— WORK REQUIRED —
Each entry shown below is to be reproduced exactly.

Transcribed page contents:
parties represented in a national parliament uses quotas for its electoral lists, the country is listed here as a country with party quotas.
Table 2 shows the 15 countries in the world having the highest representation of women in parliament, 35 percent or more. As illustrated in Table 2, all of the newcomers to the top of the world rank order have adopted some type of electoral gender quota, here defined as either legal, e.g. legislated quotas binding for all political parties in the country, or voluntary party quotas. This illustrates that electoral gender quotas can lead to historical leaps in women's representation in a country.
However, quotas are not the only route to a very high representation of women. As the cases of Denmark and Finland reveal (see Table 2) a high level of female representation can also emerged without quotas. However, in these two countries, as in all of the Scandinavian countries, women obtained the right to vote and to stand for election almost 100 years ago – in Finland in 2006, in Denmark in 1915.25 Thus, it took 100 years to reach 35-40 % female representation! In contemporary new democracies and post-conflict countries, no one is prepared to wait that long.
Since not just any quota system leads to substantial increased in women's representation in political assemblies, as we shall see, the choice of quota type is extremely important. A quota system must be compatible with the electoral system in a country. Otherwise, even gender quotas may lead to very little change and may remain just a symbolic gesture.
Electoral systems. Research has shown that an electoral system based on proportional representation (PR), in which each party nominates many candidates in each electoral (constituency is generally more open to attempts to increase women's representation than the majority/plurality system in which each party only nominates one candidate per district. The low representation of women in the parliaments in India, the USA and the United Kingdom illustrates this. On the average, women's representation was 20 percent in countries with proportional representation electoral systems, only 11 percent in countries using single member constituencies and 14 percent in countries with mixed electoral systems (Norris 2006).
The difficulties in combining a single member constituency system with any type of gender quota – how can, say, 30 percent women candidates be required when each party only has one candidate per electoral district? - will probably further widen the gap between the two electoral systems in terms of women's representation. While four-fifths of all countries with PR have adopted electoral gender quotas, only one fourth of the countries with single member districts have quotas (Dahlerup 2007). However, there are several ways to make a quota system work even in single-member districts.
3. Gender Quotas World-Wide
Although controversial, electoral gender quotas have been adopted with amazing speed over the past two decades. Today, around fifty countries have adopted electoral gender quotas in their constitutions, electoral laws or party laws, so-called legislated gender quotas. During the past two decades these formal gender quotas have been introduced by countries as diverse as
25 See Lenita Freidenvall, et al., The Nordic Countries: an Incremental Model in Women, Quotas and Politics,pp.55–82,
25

— EXERCISE RESPONSE —
parties represented in a national parliament uses quotas for its electoral lists, the country is listed here as a country with party quotas.
Table 2 shows the 15 countries in the world having the highest representation of women in parliament, 35 percent or more. As illustrated in Table 2, all of the newcomers to the top of the world rank order have adopted some type of electoral gender quota, here defined as either legal, e.g. legislated quotas binding for all political parties in the country, or voluntary party quotas. This illustrates that electoral gender quotas can lead to historical leaps in women's representation in a country.
However, quotas are not the only route to a very high representation of women. As the cases of Denmark and Finland reveal (see Table 2) a high level of female representation can also emerged without quotas. However, in these two countries, as in all of the Scandinavian countries, women obtained the right to vote and to stand for election almost 100 years ago – in Finland in 2006, in Denmark in 1915.25 Thus, it took 100 years to reach 35-40 % female representation! In contemporary new democracies and post-conflict countries, no one is prepared to wait that long.
Since not just any quota system leads to substantial increased in women's representation in political assemblies, as we shall see, the choice of quota type is extremely important. A quota system must be compatible with the electoral system in a country. Otherwise, even gender quotas may lead to very little change and may remain just a symbolic gesture.
Electoral systems. Research has shown that an electoral system based on proportional representation (PR), in which each party nominates many candidates in each electoral (constituency is generally more open to attempts to increase women's representation than the majority/plurality system in which each party only nominates one candidate per district. The low representation of women in the parliaments in India, the USA and the United Kingdom illustrates this. On the average, women's representation was 20 percent in countries with proportional representation electoral systems, only 11 percent in countries using single member constituencies and 14 percent in countries with mixed electoral systems (Norris 2006).
The difficulties in combining a single member constituency system with any type of gender quota – how can, say, 30 percent women candidates be required when each party only has one candidate per electoral district? - will probably further widen the gap between the two electoral systems in terms of women's representation. While four-fifths of all countries with PR have adopted electoral gender quotas, only one fourth of the countries with single member districts have quotas (Dahlerup 2007). However, there are several ways to make a quota system work even in single-member districts.
3. Gender Quotas World-Wide
Although controversial, electoral gender quotas have been adopted with amazing speed over the past two decades. Today, around fifty countries have adopted electoral gender quotas in their constitutions, electoral laws or party laws, so-called legislated gender quotas. During the past two decades these formal gender quotas have been introduced by countries as diverse as
25 See Lenita Freidenvall, et al., The Nordic Countries: an Incremental Model in Women, Quotas and Politics,pp.55–82,
25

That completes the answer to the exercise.